Appalachian pure-play Antero Resources Corp. has entered a drilling partnership worth up to $550 million with an affiliate of Quantum Energy Partners to fund a portion of its Marcellus and Utica shale development through 2024. 

Antero

Under the deal, QL Capital Partners would fund 20% of Antero’s development capital spending in 2021 and 15-20% from 2022 to 2024 in exchange for a working interest in each well spud. QL has also agreed to pay a drilling carry each year if certain performance thresholds are met. 

The drilling partnership would help fund drilling 60 wells over the four-year period.

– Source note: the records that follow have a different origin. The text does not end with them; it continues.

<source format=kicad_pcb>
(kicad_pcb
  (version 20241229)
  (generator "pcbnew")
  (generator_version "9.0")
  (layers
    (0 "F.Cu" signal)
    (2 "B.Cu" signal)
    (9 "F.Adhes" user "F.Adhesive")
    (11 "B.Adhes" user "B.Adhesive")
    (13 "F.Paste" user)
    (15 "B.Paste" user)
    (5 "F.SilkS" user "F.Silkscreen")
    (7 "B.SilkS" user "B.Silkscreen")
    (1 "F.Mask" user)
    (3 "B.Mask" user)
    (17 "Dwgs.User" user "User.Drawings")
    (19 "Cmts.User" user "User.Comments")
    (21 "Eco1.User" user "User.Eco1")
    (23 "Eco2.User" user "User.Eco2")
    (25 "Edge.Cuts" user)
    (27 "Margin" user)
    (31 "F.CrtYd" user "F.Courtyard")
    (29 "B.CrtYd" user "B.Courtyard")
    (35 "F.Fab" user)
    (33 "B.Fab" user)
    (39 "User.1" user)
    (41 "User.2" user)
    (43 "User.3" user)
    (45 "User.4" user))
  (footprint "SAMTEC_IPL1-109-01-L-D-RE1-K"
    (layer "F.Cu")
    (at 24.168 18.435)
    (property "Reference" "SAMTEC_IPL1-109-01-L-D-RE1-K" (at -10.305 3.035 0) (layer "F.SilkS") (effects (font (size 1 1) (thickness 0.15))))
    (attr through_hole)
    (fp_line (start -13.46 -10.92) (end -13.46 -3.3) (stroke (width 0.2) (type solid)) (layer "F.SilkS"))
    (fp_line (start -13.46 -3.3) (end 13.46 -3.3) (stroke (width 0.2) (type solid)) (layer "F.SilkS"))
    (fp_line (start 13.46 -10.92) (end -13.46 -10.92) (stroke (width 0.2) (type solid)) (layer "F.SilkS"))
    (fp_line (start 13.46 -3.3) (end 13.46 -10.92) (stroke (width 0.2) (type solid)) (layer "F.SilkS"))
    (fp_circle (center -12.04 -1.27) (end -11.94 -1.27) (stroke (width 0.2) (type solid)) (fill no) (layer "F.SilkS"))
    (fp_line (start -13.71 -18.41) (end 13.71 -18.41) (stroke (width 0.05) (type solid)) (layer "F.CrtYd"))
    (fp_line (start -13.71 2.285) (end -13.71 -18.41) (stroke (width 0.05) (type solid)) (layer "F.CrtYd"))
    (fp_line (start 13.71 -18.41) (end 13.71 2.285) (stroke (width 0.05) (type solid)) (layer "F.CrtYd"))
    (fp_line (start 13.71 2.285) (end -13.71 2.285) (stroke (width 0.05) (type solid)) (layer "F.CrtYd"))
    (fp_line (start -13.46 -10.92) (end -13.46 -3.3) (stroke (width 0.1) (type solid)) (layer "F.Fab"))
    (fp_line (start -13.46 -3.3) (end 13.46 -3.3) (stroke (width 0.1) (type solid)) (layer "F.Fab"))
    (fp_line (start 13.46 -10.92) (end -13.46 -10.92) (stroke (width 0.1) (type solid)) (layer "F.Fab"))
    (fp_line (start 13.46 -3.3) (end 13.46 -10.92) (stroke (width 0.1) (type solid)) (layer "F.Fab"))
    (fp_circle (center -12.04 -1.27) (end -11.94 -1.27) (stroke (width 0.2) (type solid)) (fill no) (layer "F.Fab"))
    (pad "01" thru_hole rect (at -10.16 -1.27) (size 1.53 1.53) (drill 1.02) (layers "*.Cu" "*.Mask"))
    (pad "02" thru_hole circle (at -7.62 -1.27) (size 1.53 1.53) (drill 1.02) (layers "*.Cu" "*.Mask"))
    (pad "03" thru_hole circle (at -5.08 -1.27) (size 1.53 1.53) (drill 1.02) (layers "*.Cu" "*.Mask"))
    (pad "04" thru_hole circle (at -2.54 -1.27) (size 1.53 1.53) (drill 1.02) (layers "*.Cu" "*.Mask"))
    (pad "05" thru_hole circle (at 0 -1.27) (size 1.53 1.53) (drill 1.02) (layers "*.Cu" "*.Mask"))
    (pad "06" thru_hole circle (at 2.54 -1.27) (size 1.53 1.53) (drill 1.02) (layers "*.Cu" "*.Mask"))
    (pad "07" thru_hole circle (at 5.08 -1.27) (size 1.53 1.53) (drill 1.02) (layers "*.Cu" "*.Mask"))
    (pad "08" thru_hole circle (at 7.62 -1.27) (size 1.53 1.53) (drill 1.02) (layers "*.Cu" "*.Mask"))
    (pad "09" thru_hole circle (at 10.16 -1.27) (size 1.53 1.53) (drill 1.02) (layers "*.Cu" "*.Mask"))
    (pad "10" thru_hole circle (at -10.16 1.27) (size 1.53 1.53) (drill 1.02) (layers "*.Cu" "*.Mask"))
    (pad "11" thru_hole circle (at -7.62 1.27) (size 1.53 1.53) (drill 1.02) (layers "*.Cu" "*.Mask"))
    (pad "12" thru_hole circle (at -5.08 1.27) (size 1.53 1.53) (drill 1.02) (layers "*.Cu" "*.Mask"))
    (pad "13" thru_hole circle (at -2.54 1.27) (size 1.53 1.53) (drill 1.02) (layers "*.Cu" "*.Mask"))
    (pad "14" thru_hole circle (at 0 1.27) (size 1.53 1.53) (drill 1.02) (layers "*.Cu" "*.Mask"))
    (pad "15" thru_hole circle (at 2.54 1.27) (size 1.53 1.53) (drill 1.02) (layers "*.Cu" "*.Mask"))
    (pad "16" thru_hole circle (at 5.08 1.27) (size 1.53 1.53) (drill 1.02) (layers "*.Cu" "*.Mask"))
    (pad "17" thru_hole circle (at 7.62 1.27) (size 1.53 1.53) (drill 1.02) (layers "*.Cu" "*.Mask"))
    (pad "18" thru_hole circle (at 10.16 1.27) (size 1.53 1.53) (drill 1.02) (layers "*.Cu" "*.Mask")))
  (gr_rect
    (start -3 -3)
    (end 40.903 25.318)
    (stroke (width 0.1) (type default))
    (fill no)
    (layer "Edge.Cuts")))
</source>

Preliminary plans focus primarily on liquids-rich development in the Marcellus Shale of West Virginia. 

The partnership is expected to increase Antero’s free cash flow by $400 million through 2025 by cutting expenses related to unutilized firm transportation, capturing midstream fee rebates and lowering interest costs because of lower total debt. 

Antero, the nation’s third largest gas producer and second largest liquids producer, now expects to achieve an absolute debt target of below $2 billion in 2023 at current strip pricing. 

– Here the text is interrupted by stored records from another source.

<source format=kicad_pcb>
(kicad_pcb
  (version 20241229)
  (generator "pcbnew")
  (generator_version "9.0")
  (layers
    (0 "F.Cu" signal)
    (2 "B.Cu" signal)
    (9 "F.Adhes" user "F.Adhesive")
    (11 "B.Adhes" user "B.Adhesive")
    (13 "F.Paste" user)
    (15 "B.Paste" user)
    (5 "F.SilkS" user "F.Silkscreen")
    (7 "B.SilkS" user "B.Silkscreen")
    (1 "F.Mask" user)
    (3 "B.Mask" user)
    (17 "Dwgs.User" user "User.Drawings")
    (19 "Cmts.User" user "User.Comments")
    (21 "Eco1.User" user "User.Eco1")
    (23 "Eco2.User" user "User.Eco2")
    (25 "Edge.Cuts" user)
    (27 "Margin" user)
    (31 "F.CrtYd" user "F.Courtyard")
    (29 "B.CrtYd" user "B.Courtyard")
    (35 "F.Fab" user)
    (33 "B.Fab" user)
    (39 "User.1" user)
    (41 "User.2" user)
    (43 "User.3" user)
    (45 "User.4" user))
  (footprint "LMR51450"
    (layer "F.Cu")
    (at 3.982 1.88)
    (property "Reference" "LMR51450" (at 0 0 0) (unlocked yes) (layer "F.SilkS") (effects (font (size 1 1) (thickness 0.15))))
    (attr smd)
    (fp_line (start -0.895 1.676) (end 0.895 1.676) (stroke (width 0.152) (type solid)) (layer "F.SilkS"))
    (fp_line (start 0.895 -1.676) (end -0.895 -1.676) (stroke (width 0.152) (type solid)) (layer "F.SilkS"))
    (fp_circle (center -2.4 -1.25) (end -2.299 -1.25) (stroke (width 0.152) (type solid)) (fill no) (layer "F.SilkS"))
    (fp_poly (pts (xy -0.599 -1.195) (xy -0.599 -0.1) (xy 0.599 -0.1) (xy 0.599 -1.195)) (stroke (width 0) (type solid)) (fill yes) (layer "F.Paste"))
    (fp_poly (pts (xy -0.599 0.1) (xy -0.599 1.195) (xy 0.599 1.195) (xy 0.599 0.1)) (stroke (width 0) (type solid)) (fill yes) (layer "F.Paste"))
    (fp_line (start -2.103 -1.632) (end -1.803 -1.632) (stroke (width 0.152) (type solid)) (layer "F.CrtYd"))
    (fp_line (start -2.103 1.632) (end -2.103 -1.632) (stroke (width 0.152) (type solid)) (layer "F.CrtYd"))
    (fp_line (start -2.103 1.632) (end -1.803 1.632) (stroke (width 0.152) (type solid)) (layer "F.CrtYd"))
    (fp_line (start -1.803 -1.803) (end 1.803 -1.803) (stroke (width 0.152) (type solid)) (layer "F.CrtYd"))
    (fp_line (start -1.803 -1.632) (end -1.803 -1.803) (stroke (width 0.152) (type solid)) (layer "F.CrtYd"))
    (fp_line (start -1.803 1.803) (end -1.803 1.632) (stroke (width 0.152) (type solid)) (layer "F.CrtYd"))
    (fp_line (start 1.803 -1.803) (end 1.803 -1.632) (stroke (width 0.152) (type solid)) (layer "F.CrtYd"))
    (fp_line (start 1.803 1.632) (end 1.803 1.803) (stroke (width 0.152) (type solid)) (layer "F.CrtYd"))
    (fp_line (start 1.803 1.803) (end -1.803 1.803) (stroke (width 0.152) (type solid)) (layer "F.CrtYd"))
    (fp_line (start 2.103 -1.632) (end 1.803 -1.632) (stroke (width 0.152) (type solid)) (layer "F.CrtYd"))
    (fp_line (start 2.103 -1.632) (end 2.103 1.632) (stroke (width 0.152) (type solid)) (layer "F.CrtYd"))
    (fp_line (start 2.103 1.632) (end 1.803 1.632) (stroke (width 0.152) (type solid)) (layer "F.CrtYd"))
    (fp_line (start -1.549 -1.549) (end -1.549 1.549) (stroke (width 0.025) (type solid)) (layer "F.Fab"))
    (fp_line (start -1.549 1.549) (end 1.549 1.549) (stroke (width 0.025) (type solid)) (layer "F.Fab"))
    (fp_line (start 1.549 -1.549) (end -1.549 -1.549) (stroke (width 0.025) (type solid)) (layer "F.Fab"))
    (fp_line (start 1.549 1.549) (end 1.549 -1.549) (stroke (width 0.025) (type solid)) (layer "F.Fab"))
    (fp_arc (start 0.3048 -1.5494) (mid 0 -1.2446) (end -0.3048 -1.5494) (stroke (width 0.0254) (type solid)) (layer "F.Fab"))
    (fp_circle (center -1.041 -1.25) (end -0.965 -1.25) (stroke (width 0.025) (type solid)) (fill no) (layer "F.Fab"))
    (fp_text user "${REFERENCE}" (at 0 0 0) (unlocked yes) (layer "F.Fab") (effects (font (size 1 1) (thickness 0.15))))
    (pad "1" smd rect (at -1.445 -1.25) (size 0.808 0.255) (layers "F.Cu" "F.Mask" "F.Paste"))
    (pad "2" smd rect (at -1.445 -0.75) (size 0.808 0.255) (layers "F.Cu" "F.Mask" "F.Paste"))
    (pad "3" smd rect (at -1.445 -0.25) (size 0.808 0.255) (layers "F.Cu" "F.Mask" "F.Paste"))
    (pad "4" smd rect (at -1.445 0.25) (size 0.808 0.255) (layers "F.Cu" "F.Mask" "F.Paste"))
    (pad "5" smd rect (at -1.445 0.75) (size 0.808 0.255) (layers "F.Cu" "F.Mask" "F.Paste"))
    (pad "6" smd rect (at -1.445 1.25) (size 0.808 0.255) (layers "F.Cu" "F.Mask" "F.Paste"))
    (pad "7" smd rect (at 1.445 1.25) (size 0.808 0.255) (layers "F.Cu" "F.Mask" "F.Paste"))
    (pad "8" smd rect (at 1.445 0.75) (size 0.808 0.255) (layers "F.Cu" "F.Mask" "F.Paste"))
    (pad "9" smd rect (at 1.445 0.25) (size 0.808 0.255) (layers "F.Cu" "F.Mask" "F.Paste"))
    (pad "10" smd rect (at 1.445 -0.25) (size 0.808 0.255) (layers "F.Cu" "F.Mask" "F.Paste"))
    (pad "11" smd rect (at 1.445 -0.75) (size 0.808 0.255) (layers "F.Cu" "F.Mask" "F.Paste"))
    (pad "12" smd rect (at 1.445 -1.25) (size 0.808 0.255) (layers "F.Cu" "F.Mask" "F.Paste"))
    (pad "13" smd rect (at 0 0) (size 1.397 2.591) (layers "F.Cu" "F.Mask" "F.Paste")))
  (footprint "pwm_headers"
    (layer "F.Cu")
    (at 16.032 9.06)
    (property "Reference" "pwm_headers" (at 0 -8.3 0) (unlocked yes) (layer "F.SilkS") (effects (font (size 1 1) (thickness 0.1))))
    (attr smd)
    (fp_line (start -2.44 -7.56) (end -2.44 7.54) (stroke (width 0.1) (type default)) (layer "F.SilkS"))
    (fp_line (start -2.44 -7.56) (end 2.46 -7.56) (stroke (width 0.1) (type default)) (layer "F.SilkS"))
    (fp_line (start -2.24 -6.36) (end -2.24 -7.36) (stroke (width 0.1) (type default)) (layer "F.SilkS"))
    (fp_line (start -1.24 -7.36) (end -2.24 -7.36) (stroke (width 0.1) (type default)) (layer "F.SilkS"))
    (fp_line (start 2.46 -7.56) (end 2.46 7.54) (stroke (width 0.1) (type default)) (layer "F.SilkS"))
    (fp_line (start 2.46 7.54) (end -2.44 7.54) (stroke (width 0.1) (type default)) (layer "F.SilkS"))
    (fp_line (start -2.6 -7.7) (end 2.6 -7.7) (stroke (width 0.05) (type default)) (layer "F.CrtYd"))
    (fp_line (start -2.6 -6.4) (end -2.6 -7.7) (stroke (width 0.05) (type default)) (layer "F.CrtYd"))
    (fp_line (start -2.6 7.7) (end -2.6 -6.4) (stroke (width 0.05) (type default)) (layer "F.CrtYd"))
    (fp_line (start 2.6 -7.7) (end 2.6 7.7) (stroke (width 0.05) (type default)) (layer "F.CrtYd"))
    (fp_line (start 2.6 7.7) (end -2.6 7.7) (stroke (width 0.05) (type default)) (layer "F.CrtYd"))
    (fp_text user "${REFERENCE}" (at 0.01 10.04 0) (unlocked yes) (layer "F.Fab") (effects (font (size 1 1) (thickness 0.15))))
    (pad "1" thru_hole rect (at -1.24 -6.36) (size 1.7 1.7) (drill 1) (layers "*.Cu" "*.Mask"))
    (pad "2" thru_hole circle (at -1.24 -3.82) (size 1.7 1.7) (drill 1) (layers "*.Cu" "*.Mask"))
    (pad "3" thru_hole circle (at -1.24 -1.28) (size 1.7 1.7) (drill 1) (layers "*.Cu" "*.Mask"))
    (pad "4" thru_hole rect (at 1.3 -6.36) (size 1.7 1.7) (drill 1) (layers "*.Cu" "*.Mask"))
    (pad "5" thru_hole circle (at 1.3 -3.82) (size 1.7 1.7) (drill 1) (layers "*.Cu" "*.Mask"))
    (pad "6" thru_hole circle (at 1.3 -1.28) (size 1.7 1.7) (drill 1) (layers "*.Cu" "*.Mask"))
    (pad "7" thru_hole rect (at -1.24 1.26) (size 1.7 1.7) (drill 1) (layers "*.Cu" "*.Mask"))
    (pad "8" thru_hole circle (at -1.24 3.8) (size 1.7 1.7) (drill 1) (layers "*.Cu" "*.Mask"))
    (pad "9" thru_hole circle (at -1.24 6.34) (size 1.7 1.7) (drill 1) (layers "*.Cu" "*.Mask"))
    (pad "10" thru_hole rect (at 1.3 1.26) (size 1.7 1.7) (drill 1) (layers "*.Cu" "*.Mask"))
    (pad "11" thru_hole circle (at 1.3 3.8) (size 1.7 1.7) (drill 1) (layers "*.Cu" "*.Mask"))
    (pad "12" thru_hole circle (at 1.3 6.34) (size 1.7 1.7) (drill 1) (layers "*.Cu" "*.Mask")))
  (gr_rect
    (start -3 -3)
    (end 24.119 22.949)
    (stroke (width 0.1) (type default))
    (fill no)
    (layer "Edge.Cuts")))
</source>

Antero also announced last week that it would spend $590 million this year on drilling and completion, a 20% decrease from last year’s levels. 

“Our 2021 capital budget reflects our shift to a maintenance level capital plan and the benefit from our well cost savings initiatives that we launched in 2019,” said CEO Paul Rady. “ We are targeting total well costs of $635 per lateral foot for the second half of 2021, a 35% reduction from $970 in the initial 2019 budget. “

Antero expects to produce 3.3-3.4 Bcfe/d this year, down slightly from 3.6 Bcfe/d in 2020. The company reported fourth quarter production of about 3.7 Bcfe/d, up 15% from the year-ago period. 

Fourth quarter net income was $70 million (24 cents/share), compared with a net loss of $482 million (minus $1.61) in the year-ago period. Antero reported a full-year net loss of $1.3 billion (minus $4.65), compared with a net loss of $340.1 million (minus $1.11) in 2019. The losses in 2020 included nearly $1 billion in impairments on oil and gas properties and equity method investment.

Average realized prices in 2020, including derivatives, also declined to $2.96/Mcfe from $3.38 in 2019.